Kippa is the name of our Reminders for Microsoft Teams app. Named so because he’s KTi’s Personal Assistant, but also in honour of Kipper, a fictional character.

Kippa’s birth is related in this series of posts.  Early in the process of building an app for Microsoft Teams, in the beginning of the pandemic lockdown, we decided to pay forward our experiences working  in Canada’s tech industry. Our COVID Response is a free course and free consulting on how to launch and grow a Startup.

This series of posts, is a real-world example of the course’s theory being put into practice. The first post in this series introduced Take Control: Seven Steps to Independence©. You can download it here for free, no registration required.

Post #2 in the series, explained how Klippas Technologies inc applied the course’s theory to produce  its Microsoft Teams’s Personal Assistant, Kippa. We explained how we thought of the idea for a reminder app for Microsoft Teams, and then how we validated it against the competition and its market.

Post #3 in this series reviewed our calculations and answers to Exercises 4, 5 and 6 of the course.

Post #4 in the series used those exercises, to construct a business plan for Kippa – Reminders for Microsoft Teams.

The theory behind designing a solution was covered in Post #5 in the series. That post showed you the process we used to design Klippas Technologies inc’s Kippa, your Microsoft Teams Personal Assistant.

Post #6 continued the story by following the Take Control theory to design of Kippa, our Reminder app for Microsoft Teams.

Post #7 gave a brief overview of our marketing process and strategy. Why brief? In a word: Competition. A reminders for Microsoft Teams app is already available. It’s an exact copy of /Remind from Slack, a compliment to Slack, while at the same time a rip off.

As the course related, the name Klippas was coined when we were going to produce a physical product which we’d called a Klip because it was a plastic clip. It was a game in which players, called Klippas, obviously, used Klips to build structures from playing cards. And then when we came to our senses and switched back to a field we know well, we retained the name because it already…

  • Was a registered corporation, a legal entity.
  • Had a registered NUANS search to prove its name was unique (hence the terrible spelling),
  • and, most importantly perhaps, klippas.com.

If you want to know the details of how all that works in theory, read Step 6 in the course. As for us, Kippa, our Reminders app for Microsoft Teams is well on his way to being alive and well and in the hands of the public.

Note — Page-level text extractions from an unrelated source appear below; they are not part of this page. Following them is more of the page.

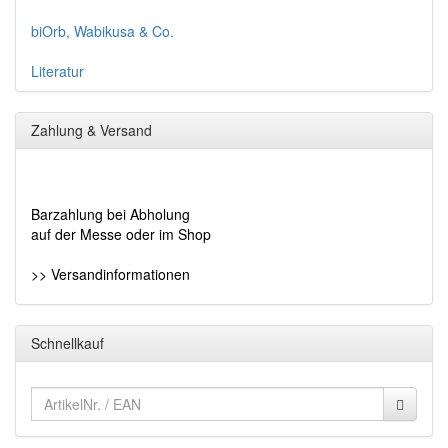
biOrb, Wabikusa & Co.
Literatur
Zahlung & Versand
Barzahlung bei Abholung
auf der Messe oder im Shop
>> Versandinformationen
Schnellkauf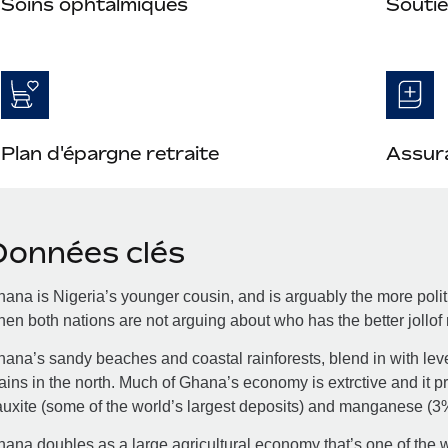
Soins ophtalmiques
Soutie
Plan d'épargne retraite
Assura
Données clés
ana is Nigeria’s younger cousin, and is arguably the more poli
en both nations are not arguing about who has the better jollof 
ana’s sandy beaches and coastal rainforests, blend in with lev
ains in the north. Much of Ghana’s economy is extrctive and it 
uxite (some of the world’s largest deposits) and manganese (3%
ana doubles as a large agricultural economy that’s one of the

Kippa has had a difficult birth. Developing software for Microsoft is a complex process. Developing a Microsoft Teams’s app, and remember our reminders app lives inside Microsoft Teams, is made more complex by parts of a OpenSource and it’s easy for one of the ten tools we use, to get out of update synch. And when they do, Kippa – Reminders for Microsoft Teams, dies and refuses to get off the bit bin.

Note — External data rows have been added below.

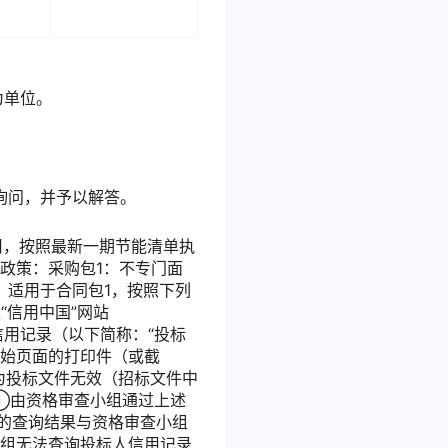
为单位。
询问，并予以解答。
用，按照最新一期节能清单执
政策：采购包1：不专门面
，适用于合同包1，按照下列
“信用中国”网站
相应的信用记录（以下简称：“投标
原始页面的打印件（或截
为投标文件无效（招标文件中
①由资格审查小组通过上述
的查询结果与资格审查小组
组无法查询投标人信用记录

But our beta test site is warming up. They are anticipating KTi’s personal assistant soon, and are on the lookout for something that looks a lot like this:

Kippa: Microsoft Team Reminder App.

Kippa: Microsoft Team Reminder App.

We’re also implementing our marketing and sales strategies and if you search Google for “Reminders for Microsoft Teams,” we’re on page one already. As for sales, we’ll like we said, we’re not giving that one away.

All we can say is, you should be able to buy Kippa – Reminders for Microsoft Teams from the Microsoft Store before the year’s end.